The junction of Hollybush Row/Park End Street forms one corner of Frideswide Square, the most notorious congestion and urban environmental black-spot in Oxford. Why does the map exhibited not show the newly-developed Frideswide Square re-configuration proposals, since these have Cabinet approval for implementation? What assessment has been made of the effects of introducing London and Airport coach service vehicles on the newly-developed proposals for the re-configuration of Frideswide Square? What assessment has been made on the effect on journey times of these services, of the proposed re-configuration?

The additional vehicles which would be routed along Hollybush Row and Park End Street are exclusively diesel-engined and would contribute to the levels of NO and PM2.5 pollutants, which are currently regarded as the most serious detractors from air quality in urban areas. Has any assessment of the effects of these additional vehicles on air quality been made, if not, why not, and if so, what were the conclusions, bearing in mind the already poor standards of air quality in several locations in the city centre?

The text ‘To Station’ shown on New Road is meaningless. Thames Street/Oxpens Road leads equally to the station, by a shorter route from, say, the John Lewis store. It is unclear if the orange line represents the ONLY bus route (so that no buses except London and Airport services would use Hollybush Row), or if this merely represents altered routes.

No details of the actual bus services for each route are provided, and no analysis of journey times for each affected service is provided; the acceptability or otherwise of the proposed re-routeing is thus impossible to judge.
What quantitative assessment has been made of the effects of removal of bus services from Queen Street? How have the benefits been measured and evaluated against the adverse effects? Without data on this assessment, it is impossible to comment on the acceptability of the proposal.

The removal of bus services from Queen Street, and their diversion onto a new route which deliberately incorporates additional 90° corners seems likely to make the journey time from the Castle to Carfax excessive, to the detriment of those incapable of walking between them. The consequences of this seem likely also to deter bus travel generally. Since public transport will be critical to the success of the new Westgate development, any actions which make its use less attractive will be detrimental.

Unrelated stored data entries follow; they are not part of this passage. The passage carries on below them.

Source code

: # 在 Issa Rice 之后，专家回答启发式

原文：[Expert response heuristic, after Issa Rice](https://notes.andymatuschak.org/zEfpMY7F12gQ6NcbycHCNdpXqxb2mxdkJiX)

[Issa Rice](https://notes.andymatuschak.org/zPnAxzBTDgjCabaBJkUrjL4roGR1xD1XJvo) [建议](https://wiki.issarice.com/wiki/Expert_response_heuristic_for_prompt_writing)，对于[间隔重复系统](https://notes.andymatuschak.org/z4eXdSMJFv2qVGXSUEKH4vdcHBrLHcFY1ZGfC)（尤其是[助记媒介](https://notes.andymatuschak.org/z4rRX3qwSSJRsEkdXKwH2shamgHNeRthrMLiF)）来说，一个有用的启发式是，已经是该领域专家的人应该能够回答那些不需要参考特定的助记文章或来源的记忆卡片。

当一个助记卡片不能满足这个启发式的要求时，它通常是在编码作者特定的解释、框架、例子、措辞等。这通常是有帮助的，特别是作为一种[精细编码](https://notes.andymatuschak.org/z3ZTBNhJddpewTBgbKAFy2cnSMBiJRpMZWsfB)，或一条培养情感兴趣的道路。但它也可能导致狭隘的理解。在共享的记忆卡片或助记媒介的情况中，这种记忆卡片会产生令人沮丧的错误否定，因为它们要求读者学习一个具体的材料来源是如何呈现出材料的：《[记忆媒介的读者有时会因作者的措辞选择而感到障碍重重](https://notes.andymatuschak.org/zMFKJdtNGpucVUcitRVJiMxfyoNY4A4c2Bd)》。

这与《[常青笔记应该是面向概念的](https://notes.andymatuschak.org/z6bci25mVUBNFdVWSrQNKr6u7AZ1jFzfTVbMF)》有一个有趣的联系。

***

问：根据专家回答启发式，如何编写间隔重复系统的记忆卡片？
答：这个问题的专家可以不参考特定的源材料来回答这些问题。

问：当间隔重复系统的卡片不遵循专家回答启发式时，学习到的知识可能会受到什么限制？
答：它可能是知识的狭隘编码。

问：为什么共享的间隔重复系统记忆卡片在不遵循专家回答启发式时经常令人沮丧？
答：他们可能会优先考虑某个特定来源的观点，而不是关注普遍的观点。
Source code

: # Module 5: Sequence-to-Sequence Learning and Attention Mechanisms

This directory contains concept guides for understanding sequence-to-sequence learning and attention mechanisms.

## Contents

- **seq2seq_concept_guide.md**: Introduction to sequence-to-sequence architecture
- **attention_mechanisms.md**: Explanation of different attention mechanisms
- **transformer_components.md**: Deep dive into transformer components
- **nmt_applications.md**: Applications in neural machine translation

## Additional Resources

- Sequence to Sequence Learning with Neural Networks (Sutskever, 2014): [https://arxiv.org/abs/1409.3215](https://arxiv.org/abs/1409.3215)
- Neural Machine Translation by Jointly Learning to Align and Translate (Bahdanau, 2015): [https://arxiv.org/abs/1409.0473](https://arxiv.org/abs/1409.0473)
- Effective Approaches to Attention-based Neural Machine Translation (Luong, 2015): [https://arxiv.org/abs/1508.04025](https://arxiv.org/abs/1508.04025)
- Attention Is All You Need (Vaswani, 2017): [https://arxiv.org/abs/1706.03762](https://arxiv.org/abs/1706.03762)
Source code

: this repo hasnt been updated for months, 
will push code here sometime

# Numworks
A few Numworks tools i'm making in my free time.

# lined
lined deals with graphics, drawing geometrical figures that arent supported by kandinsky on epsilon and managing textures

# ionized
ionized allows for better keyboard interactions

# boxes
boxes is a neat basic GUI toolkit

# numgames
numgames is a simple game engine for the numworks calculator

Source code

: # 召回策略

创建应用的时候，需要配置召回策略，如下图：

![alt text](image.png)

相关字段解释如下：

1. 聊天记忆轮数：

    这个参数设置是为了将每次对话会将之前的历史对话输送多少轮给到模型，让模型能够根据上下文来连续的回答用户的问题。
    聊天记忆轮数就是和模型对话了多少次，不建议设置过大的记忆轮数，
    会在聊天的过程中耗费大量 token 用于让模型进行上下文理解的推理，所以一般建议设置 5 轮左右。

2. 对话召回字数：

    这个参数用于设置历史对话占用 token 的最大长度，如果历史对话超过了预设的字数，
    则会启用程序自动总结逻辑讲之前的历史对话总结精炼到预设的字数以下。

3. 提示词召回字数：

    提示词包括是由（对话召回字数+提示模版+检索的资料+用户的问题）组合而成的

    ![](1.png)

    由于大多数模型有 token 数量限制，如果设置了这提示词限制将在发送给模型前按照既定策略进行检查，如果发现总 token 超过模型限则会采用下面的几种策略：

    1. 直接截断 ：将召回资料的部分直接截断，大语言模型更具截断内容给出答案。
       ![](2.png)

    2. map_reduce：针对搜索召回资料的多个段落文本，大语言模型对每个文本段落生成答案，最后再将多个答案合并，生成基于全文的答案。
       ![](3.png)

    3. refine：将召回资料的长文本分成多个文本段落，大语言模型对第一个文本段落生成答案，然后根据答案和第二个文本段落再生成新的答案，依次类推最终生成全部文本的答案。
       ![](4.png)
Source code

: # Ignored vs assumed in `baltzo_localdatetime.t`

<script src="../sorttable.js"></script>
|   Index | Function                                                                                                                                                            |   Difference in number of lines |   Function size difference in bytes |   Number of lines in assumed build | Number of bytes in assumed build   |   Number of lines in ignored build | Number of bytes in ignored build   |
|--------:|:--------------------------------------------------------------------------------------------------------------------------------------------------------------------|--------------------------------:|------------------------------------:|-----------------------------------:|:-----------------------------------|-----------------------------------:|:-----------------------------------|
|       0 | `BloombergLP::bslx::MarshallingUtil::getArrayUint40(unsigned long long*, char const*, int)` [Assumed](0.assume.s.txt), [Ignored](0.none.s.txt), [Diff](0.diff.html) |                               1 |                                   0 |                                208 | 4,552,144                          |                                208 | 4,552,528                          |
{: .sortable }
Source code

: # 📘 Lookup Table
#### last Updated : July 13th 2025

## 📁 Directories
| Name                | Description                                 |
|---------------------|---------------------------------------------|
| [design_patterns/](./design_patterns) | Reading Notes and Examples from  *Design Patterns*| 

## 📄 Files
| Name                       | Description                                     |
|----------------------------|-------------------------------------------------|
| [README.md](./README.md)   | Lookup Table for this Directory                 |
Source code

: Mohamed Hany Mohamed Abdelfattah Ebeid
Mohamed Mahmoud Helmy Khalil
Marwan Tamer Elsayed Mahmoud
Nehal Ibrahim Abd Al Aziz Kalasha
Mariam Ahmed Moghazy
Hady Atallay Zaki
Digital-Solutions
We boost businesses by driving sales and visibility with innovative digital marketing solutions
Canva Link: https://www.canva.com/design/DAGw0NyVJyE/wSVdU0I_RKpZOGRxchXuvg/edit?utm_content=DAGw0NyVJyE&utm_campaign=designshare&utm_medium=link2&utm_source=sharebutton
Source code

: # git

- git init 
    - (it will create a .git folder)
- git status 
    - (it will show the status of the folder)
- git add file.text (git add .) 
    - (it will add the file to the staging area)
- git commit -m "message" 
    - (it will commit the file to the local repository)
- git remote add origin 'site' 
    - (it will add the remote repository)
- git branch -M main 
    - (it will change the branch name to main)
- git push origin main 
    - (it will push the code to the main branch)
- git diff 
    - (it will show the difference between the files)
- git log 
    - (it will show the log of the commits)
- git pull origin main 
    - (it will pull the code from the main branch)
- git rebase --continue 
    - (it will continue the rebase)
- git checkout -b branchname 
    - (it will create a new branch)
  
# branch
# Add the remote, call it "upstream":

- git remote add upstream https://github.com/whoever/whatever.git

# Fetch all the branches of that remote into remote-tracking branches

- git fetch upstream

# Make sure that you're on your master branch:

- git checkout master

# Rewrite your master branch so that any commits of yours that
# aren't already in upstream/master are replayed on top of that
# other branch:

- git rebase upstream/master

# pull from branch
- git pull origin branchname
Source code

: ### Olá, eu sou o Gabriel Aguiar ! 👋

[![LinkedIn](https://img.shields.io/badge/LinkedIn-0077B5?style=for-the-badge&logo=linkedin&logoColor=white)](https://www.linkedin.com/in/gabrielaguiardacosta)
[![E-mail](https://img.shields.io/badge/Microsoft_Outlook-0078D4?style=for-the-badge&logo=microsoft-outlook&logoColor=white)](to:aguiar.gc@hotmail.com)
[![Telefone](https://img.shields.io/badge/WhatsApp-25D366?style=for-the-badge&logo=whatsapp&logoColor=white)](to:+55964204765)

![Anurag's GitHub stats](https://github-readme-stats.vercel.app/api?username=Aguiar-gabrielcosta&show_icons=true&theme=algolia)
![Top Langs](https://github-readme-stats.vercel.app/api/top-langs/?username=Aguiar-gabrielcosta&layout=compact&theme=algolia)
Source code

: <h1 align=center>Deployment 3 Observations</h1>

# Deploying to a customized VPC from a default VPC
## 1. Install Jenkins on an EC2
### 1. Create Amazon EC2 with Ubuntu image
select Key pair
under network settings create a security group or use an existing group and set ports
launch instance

It is impossible to comment on the ‘improvements’ to pavements, pedestrian crossings and bus stops since no information is provided; for bus stops, the number, nature and frequency of the bus movements, and hence the dimensions and layout of the stops, and the relationships and dimensions of footpaths, cycle tracks and carriageways, and the materials used in the ‘improvements’, are key factors in assessing the merits of the proposals, yet none of this information has been provided.

No indication is shown of any proposals for the improvement of Old Greyfriars Street, Turn Again Lane or the lower end of St Ebbe’s Street, yet these are part of the public realm which will be closely associated with the new Westgate development, as evidenced by the reference to the location of taxi drop-off/pick-up here. It will be important to the success of the development that all the surrounding public realm is improved consistently.

In conclusion, the proposals shown on the ‘Wider transport proposals’ map are far too simplistic, with far too little evidence of detailed consideration having been given, to enable any judgement to be made of the overall acceptability. As presented, the proposals appear to be a very superficial sketching out of some possible solutions, with little or no consideration of many of the key issues and consequences, without which the merits simply cannot be judged.